The subscription_tier:premium middleware alias maps to EnsureSubscriptionTier (app/Http/Middleware/EnsureSubscriptionTier.php):

public function handle(Request $request, Closure $next, string ...$tiers): Response { $user = $request->user(); if (!$user || !$user->canAccessSubscriptionTiers($tiers)) { return response()->json(['message' => 'This feature requires a qualifying subscription.'], 403); } return $next($request); }

Access logic is rank-based, not equality-based (app/Models/User.php:146-161):

public function canAccessSubscriptionTiers(array $tiers): bool { if ($this->isAdmin()) { return true; // admins bypass all tier checks } if (!$this->hasPaidSubscription()) { return false; // unpaid users always denied } $ranks = self::subscriptionTierRanks(); // none=0, bronze=1, premium=2 $currentRank = $ranks[$this->subscription_tier] ?? 0; $requiredRank = max(array_map(fn ($tier) => $ranks[$tier] ?? 0, $tiers)); return $currentRank >= $requiredRank; }

Key points:

  • Admins always pass — no subscription required.
  • subscription_status must be 'paid'; 'unpaid' users are denied regardless of tier.
  • Tier ranking: none (0) < bronze (1) < premium (2). A user with premium satisfies subscription_tier:bronze.
  • Multiple tiers can be listed; the middleware takes the maximum required rank.

Widget auth — finder key only

The public widget (embedded on third-party sites) does not use JWTs. It authenticates via a finder key — a public token embedded in the script URL (e.g. ?key=abc123).

All external/widget routes are served from the ext/ prefix. These routes sit behind auth:api only for internal calls. Public widget fetches go to CDN-cached R2 files (finders/{key}/config.json and the versioned payload), resolved entirely without the Laravel API. No JWT is involved.

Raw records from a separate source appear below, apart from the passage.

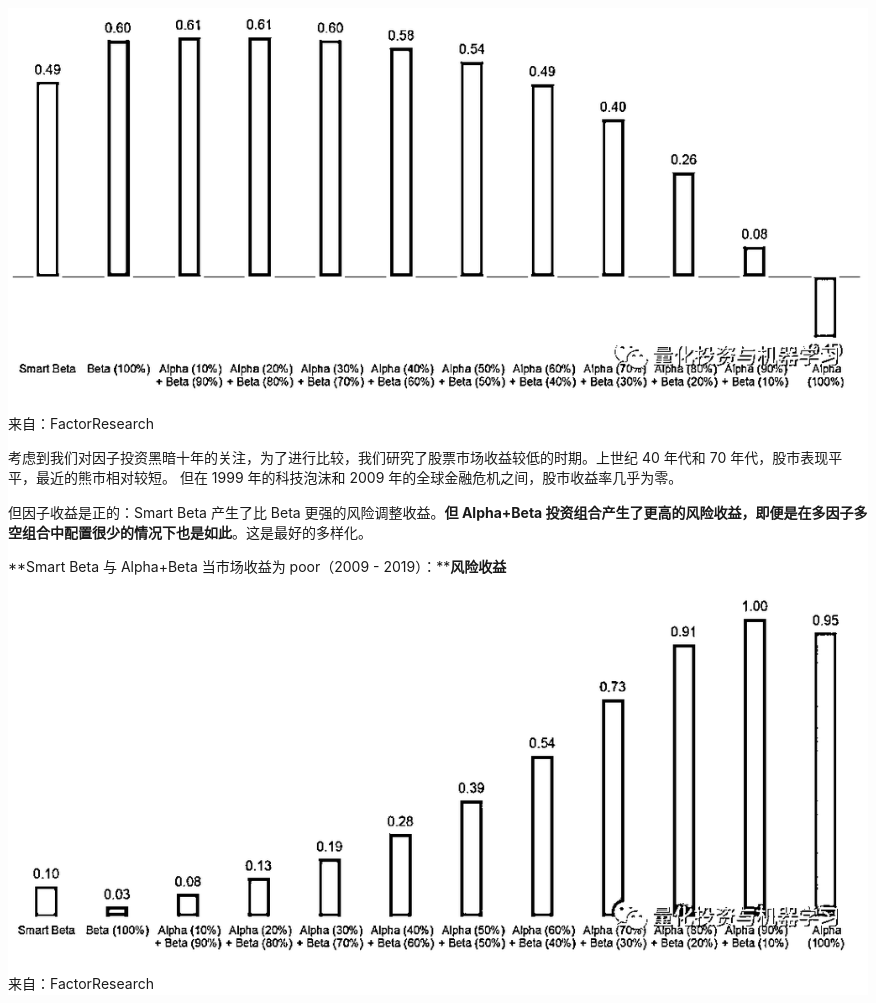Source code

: ![](img/bcf8253cb986f8ac551c2af742162690.png)

来自：FactorResearch

考虑到我们对因子投资黑暗十年的关注，为了进行比较，我们研究了股票市场收益较低的时期。上世纪 40 年代和 70 年代，股市表现平平，最近的熊市相对较短。 但在 1999 年的科技泡沫和 2009 年的全球金融危机之间，股市收益率几乎为零。

但因子收益是正的：Smart Beta 产生了比 Beta 更强的风险调整收益。**但 Alpha+Beta 投资组合产生了更高的风险收益，即便是在多因子多空组合中配置很少的情况下也是如此**。这是最好的多样化。

**Smart Beta 与 Alpha+Beta 当市场收益为 poor（2009 - 2019）：****风险收益**

![](img/57a487d7153c4b206bd882270ee27db2.png)

来自：FactorResearch
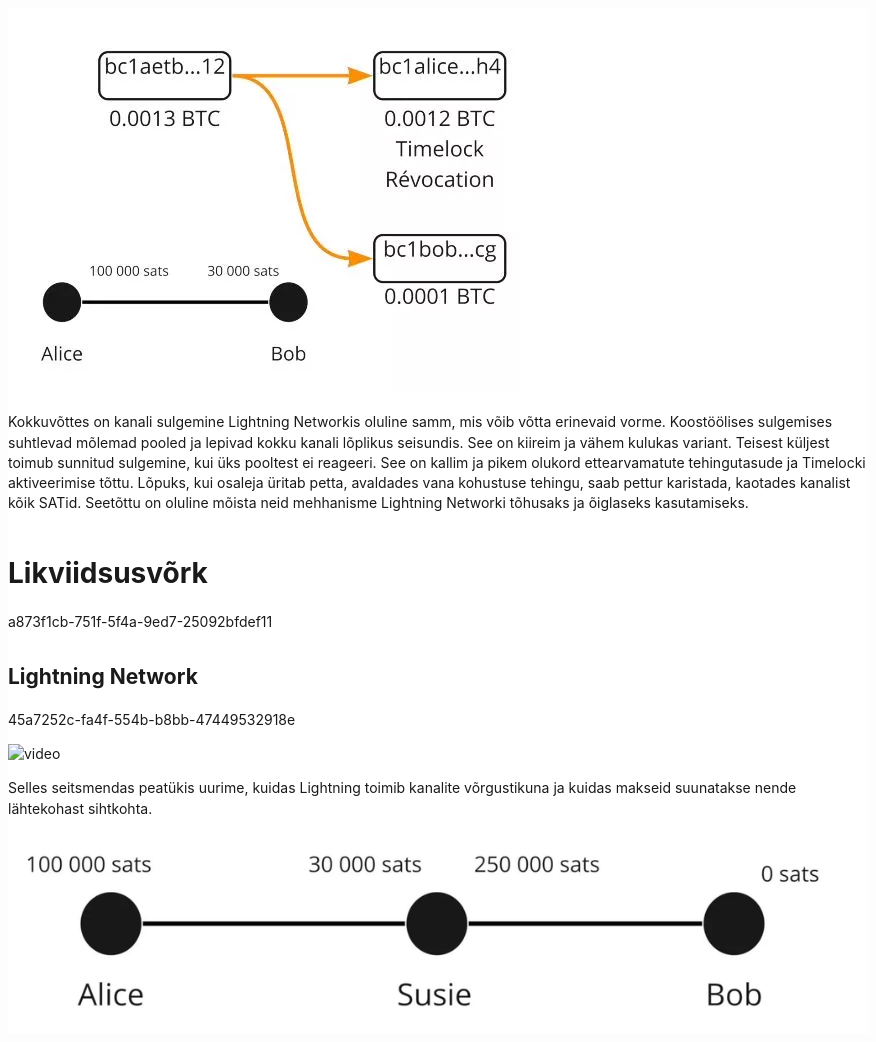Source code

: ![juhend](assets/chapitre6/5.webp)

Kokkuvõttes on kanali sulgemine Lightning Networkis oluline samm, mis võib võtta erinevaid vorme. Koostöölises sulgemises suhtlevad mõlemad pooled ja lepivad kokku kanali lõplikus seisundis. See on kiireim ja vähem kulukas variant. Teisest küljest toimub sunnitud sulgemine, kui üks pooltest ei reageeri. See on kallim ja pikem olukord ettearvamatute tehingutasude ja Timelocki aktiveerimise tõttu. Lõpuks, kui osaleja üritab petta, avaldades vana kohustuse tehingu, saab pettur karistada, kaotades kanalist kõik SATid. Seetõttu on oluline mõista neid mehhanisme Lightning Networki tõhusaks ja õiglaseks kasutamiseks.

# Likviidsusvõrk

<partId>a873f1cb-751f-5f4a-9ed7-25092bfdef11</partId>

## Lightning Network

<chapterId>45a7252c-fa4f-554b-b8bb-47449532918e</chapterId>

![video](https://youtu.be/44oBdNdXtEQ)

Selles seitsmendas peatükis uurime, kuidas Lightning toimib kanalite võrgustikuna ja kuidas makseid suunatakse nende lähtekohast sihtkohta.

![kaas](assets/Chapitre7/0.webp)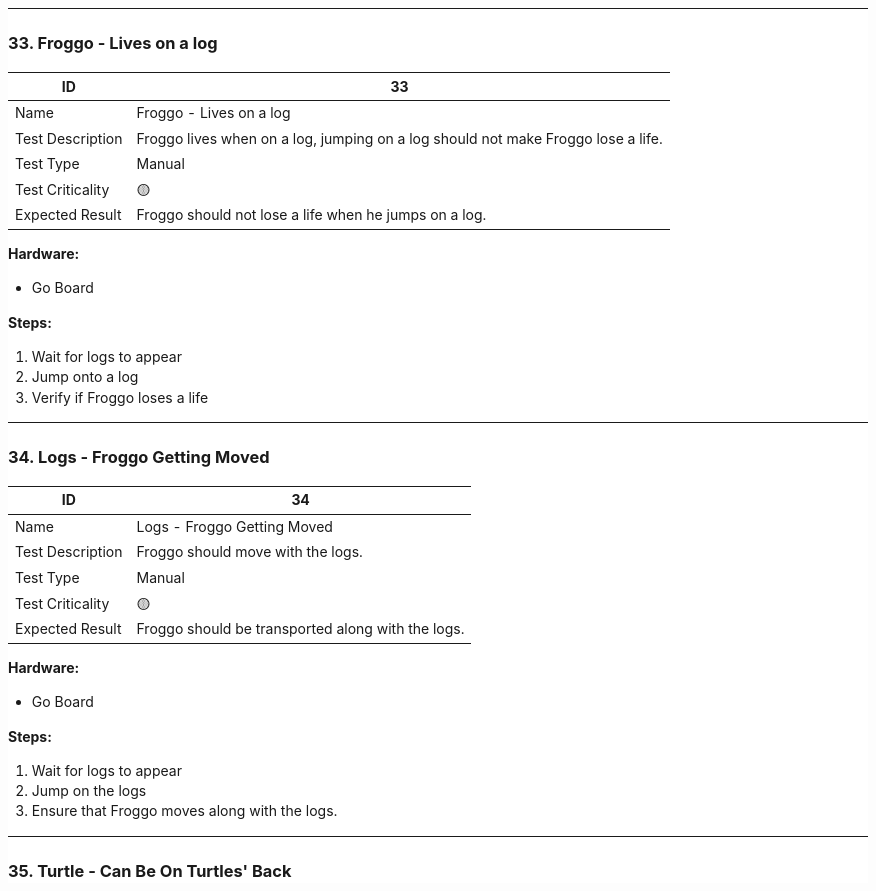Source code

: 
---
 
### 33. Froggo - Lives on a log

| ID               | 33                                                                                 |
| ---------------- | ---------------------------------------------------------------------------------- |
| Name             | Froggo - Lives on a log                                                           |
| Test Description | Froggo lives when on a log, jumping on a log should not make Froggo lose a life. |
| Test Type        | Manual                                                                             |
| Test Criticality | 🟡                                                                                  |
| Expected Result  | Froggo should not lose a life when he jumps on a log.                             |

**Hardware:**

- Go Board

**Steps:**

1. Wait for logs to appear
2. Jump onto a log
3. Verify if Froggo loses a life

---
 
### 34. Logs - Froggo Getting Moved

| ID               | 34                                                 |
| ---------------- | -------------------------------------------------- |
| Name             | Logs - Froggo Getting Moved                       |
| Test Description | Froggo should move with the logs.                 |
| Test Type        | Manual                                             |
| Test Criticality | 🟡                                                  |
| Expected Result  | Froggo should be transported along with the logs. |

**Hardware:**

- Go Board

**Steps:**

1. Wait for logs to appear
2. Jump on the logs
3. Ensure that Froggo moves along with the logs.

---
 
### 35. Turtle - Can Be On Turtles' Back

The ext/ route group has one public route and one JWT-protected group (routes/api.php:201-208):

RouteAuthPurpose
GET /ext/finders/details/{key}noneFetch finder payload (CDN-bypassed origin fallback)
DELETE /ext/finders/details/{key}auth:apiInvalidate cached payload (builder use)
GET /ext/finders/details/{key}/infoauth:apiFetch cache info (builder use)
POST /ext/finders/details/{key}/syncauth:apiRebuild + upload payload to R2 (publish action)

The JWT-protected ext/ routes are called only by the Next.js app (builder publish flow), not by the public widget.

See ./data-flow-end-user.md for the full widget request trace and ../codebases/backend/routing.md for the complete ext/ route group.


Account self-service

Authenticated users can update their own profile and change their password via PUT /me (routes/api.php:35), handled by AuthController::updateMe (app/Http/Controllers/AuthController.php:90-131). Password and email changes both require current_password verification. The response is the updated toAuthPayload() array; the frontend should call setUser with this data to sync the store.